Bitcoin has been getting a lot of press over the last few years. I love the idea behind bitcoin, and the goals that it tries to achieve. I don’t, however, think that is our “final answer” on the digital currency front. I’ll quickly run through the pros and cons of bitcoin from my perspective.

What’s good about bitcoin can be expressed in one phrase: “no central control.” Imagine a pure barter economy. No money – just people exchanging things. Barter is what got the whole concept of “an economy” kicked off in the first place. Each exchange of goods between a pair of individuals reflects the value the parties attach to each of the commodities being exchanged. And knowledge held by the parties about the value of those commodities community-wide leads to a structure of values for all commodities that reflects the opinions of every member of the community. That’s natural and easy to understand.

The only problem with barter is that it’s inconvenient. Exchanges can only occur between parties both of whom happen to have what the other one wants. There’s a lot of “friction” in the system. That’s where money comes in. Money seems “different” from other commodities, but it’s really not. It’s just one more commodity that takes on its own value in the overall economy, and when everyone recognizes that value it provides a way for any parties to deal with one another. It removes the friction.

So why do we need bitcoin, when we already have dollars, and pounds sterling, and so on? That’s where bitcoin’s lack of central control comes in. No one can play games with the bitocoin supply. No “man behind the curtain” can make unexpected changes in the quantity of money that’s going to be around at any given time, so bitcoin can truly have a stable, trustworthy value within a free trade economy. That’s the bitcoin win.

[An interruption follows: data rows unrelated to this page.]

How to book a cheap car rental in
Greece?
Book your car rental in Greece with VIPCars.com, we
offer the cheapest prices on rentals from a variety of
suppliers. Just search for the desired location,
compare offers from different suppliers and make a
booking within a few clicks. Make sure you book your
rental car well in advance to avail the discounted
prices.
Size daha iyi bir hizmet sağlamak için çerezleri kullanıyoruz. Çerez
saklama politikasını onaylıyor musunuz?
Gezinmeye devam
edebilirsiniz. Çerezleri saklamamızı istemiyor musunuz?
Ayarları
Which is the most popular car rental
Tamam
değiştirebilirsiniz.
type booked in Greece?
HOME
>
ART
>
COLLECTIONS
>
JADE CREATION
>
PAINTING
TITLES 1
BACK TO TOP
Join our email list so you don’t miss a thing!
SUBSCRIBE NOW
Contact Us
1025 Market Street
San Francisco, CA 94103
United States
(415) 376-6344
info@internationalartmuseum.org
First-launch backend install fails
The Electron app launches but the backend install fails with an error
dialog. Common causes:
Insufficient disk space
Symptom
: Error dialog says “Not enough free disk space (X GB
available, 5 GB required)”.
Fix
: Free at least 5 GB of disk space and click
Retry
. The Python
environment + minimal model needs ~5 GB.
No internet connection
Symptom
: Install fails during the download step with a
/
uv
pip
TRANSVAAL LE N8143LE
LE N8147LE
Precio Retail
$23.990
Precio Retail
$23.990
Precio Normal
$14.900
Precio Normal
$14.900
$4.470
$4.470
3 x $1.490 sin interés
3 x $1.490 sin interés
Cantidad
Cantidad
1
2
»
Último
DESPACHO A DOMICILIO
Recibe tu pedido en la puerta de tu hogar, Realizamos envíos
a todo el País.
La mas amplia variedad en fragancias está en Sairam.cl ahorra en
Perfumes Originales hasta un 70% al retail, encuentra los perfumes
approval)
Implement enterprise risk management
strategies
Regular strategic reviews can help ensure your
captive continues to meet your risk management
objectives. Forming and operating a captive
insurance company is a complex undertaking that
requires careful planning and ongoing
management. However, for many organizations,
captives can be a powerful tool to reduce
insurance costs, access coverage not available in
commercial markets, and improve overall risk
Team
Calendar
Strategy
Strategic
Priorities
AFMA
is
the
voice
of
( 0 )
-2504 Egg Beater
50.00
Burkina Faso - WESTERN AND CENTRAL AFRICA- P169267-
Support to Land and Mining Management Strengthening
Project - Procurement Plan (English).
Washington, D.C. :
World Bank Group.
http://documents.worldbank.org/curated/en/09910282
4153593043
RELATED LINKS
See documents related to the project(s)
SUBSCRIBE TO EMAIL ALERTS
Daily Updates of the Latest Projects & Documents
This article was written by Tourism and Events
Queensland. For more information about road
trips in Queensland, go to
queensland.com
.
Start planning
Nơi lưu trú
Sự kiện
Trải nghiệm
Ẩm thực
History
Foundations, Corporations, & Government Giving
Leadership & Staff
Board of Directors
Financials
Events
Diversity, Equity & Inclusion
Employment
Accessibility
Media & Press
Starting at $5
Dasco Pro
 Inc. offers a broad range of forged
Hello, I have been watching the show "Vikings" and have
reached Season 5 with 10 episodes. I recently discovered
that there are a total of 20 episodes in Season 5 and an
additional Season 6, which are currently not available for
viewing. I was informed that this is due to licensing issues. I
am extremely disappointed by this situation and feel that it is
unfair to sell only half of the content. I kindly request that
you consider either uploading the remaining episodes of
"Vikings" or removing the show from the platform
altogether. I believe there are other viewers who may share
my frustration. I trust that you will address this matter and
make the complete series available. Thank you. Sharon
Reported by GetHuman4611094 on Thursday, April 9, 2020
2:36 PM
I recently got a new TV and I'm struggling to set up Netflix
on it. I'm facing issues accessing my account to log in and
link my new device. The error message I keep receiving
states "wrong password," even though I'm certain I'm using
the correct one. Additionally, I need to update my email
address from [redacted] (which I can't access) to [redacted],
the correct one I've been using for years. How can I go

Now, what’s bad about bitcoin? Once again it can be summed up in a single phrase: “bitcoin doesn’t scale.” In order to become a “fully protected” member of the bitcoin ecosystem, a person has to obtain and validate a copy of a data structure called the blockchain. The blockchain contains a full history of every bitcoin transaction that has ever occurred, since day one. And therein lies the problem. The blockchain is big, and it’s getting bigger every day. If you imagine a world in which bitcoin becomes the dominant currency, you’re imagining a world in which every member of the population has his or her own copy of this enormous data structure. Over time the storage resources required to store all of these identical copies would exceed all other uses of data storage combined.

This scaling problem arises from the need to store every transaction, economy-wide, in every copy of the blockchain. But this is a central feature of the bitcoin architecture, and that’s why I don’t think it’s the ultimate answer to the digital currency problem.

There are ways to use bitcoin without having to maintain your own copy of the blockchain, but all of them involve trusting third parties to do that for you. This deprives you of the full security that bitcoin’s quite well thought out design offers.

I’m still waiting for the ultimate digital currency. When it arrives, it will offer us a medium of exchange that is immune to central control, easy to use online, and can scale to nation-wide (or planet-wide) use without creating excessive storage and processing burdens.

Bitcon only checks two of those three boxes.